Chinese-Style Braised Pork with Winter Vegetables and Noodles • Peanut-Cabbage Slaw • Multigrain Levain Rolls • Almond-Sesame Cookies
Lunar New Year starts this weekend; celebrations continue for two weeks. Semi-coincidentally, we’ve got an Asian-inspired meal this week. I mean, yes, I knew Lunar New Year was coming up, but mostly it just happens that all I feel like eating right now are stir-fries and rice and lots and lots of vegetables, all cooked with the flavor notes of soy and ginger and garlic and green onions.
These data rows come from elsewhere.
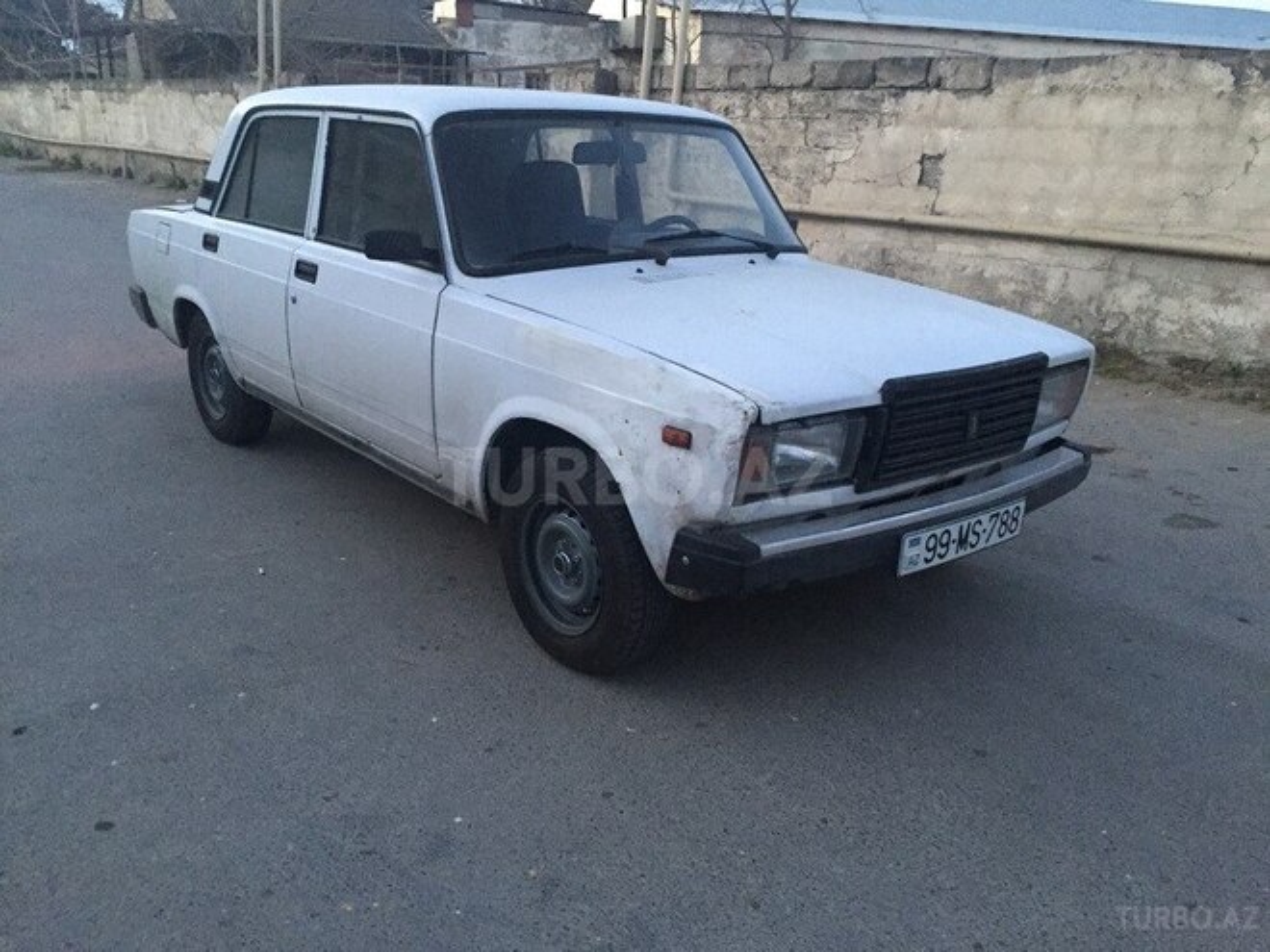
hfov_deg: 61.7
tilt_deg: -16.5
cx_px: 635
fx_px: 1064
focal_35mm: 29
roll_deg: -1.4
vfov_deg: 48.2
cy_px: 476
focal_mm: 4.15
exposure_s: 1/17
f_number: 2.2
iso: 250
The soup today is a spin-off of two concepts in Chinese cooking: red-cooked pork and pork braised in “master sauce.” Both recipes use similar aromatics: soy sauce, rice wine, ginger and garlic, and lots of spices—star anise, peppercorns, allspice, and cloves—that create a dark and fragrant broth. In traditional Chinese recipes, all the aromatics are simply simmered; I took a hint from Vietnamese pho, and seared some of the ingredients before adding any liquid, so there’s an additional layer of caramelized flavor. Pork shoulder is braised in this fragrant liquid until it’s soft and falling-apart tender. Roasted rutabagas and delicata squash and rice noodles fill out the bowl, and a sprinkle of cilantro brightens everything up.
Rice noodles are more delicate than what noodles. To make sure that they don’t end up mushy and overcooked, I soak them—but don’t fully soften them—before I add them to the jars. When you heat up the soup, make sure that you get it nice and hot. The heat from the broth will finish cooking the noodles, and the noodles will absorb the flavor of the broth. (If you only heat the soup until it’s warm, the noodles may stay a bit chewy.)
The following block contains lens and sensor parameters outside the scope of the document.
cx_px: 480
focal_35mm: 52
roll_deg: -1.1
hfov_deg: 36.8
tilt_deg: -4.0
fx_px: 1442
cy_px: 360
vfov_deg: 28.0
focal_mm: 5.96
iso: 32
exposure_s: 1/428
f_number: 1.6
To accompany the soup, there’s a rich and savory salad. Those aren’t words that are usually used to describe “salad,” but in this case, they fit. The dressing is thickened with peanut butter, and there are more peanuts in the salad—they’re a lush and satisfying ingredient to add to the crunch of cabbage.
Almond-sesame sablée cookies are a sweet treat to end our meal. Fifty percent of the flour is replaced with ground almonds for a particularly tender and melting texture, and a couple tablespoons of sesame seeds are added to the dough for another nutty flavor. So very lovely, especially with a cup of tea.